Selected extract:
——————

Way back in 1994, the company partnered with publisher Spectrum HoloByte to create and release a Windows and DOS game called Break Thru!, which is normally attributed to the creator of Tetris, Alexey Pajitnov, instead. Details are scarce, but Pajitnov apparently liked the game and endorsed it, while not really being involved heavily in its development. The game took a lot of notes from Tetris, so this made sense as a marketing move. Break Thru! got a lot of ports, but didn't manage to get many great reviews, and the most notable thing about it was a version releasing only through the Sega Channel service, a precursor to the modern digital marketplace.

——————

Assigned task 1:
From the passage about the game Break Thru!, copy everything from "Way back in" down to "modern digital marketplace.".

Records supplied:
——————

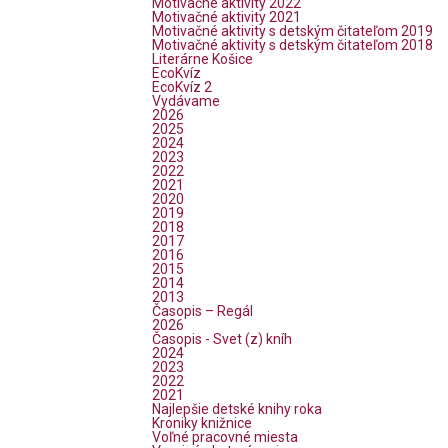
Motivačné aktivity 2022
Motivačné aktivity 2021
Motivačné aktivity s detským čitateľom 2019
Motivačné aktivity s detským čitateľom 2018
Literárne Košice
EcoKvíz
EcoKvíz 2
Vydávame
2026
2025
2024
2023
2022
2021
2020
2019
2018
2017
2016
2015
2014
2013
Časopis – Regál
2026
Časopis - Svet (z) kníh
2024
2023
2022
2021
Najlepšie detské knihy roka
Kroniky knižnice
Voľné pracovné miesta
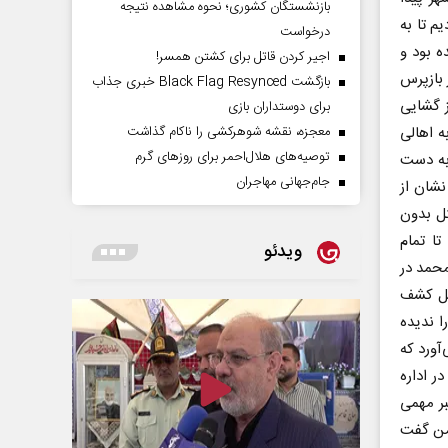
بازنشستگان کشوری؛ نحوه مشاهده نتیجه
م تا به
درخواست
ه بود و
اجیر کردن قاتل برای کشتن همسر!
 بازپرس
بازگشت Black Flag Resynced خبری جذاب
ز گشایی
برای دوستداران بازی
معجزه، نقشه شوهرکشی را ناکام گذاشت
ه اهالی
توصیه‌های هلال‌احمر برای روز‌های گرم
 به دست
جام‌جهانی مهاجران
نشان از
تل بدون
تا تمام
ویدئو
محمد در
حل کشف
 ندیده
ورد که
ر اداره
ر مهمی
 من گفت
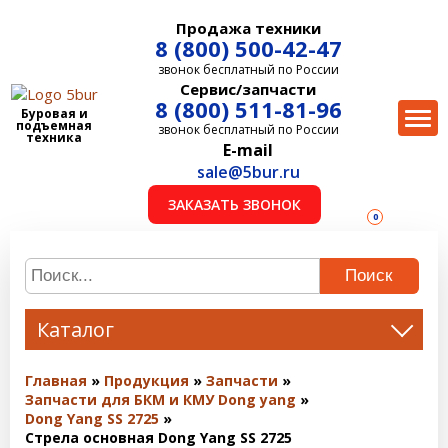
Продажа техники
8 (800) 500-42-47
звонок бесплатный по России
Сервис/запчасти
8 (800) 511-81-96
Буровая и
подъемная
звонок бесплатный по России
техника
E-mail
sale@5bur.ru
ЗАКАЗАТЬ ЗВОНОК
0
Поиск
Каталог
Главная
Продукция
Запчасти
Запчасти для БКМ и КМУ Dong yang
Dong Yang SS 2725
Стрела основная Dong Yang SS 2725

——————

Assigned task 2:
Render everything in the listing, from its start down to the line containing "Voľné pracovné miesta", as a numbered list, leaving out blank lines and the pictures.

Answer area 1:
Way back in 1994, the company partnered with publisher Spectrum HoloByte to create and release a Windows and DOS game called Break Thru!, which is normally attributed to the creator of Tetris, Alexey Pajitnov, instead. Details are scarce, but Pajitnov apparently liked the game and endorsed it, while not really being involved heavily in its development. The game took a lot of notes from Tetris, so this made sense as a marketing move. Break Thru! got a lot of ports, but didn't manage to get many great reviews, and the most notable thing about it was a version releasing only through the Sega Channel service, a precursor to the modern digital marketplace.

Answer area 2:
1. Motivačné aktivity 2022
2. Motivačné aktivity 2021
3. Motivačné aktivity s detským čitateľom 2019
4. Motivačné aktivity s detským čitateľom 2018
5. Literárne Košice
6. EcoKvíz
7. EcoKvíz 2
8. Vydávame
9. 2026
10. 2025
11. 2024
12. 2023
13. 2022
14. 2021
15. 2020
16. 2019
17. 2018
18. 2017
19. 2016
20. 2015
21. 2014
22. 2013
23. Časopis – Regál
24. 2026
25. Časopis - Svet (z) kníh
26. 2024
27. 2023
28. 2022
29. 2021
30. Najlepšie detské knihy roka
31. Kroniky knižnice
32. Voľné pracovné miesta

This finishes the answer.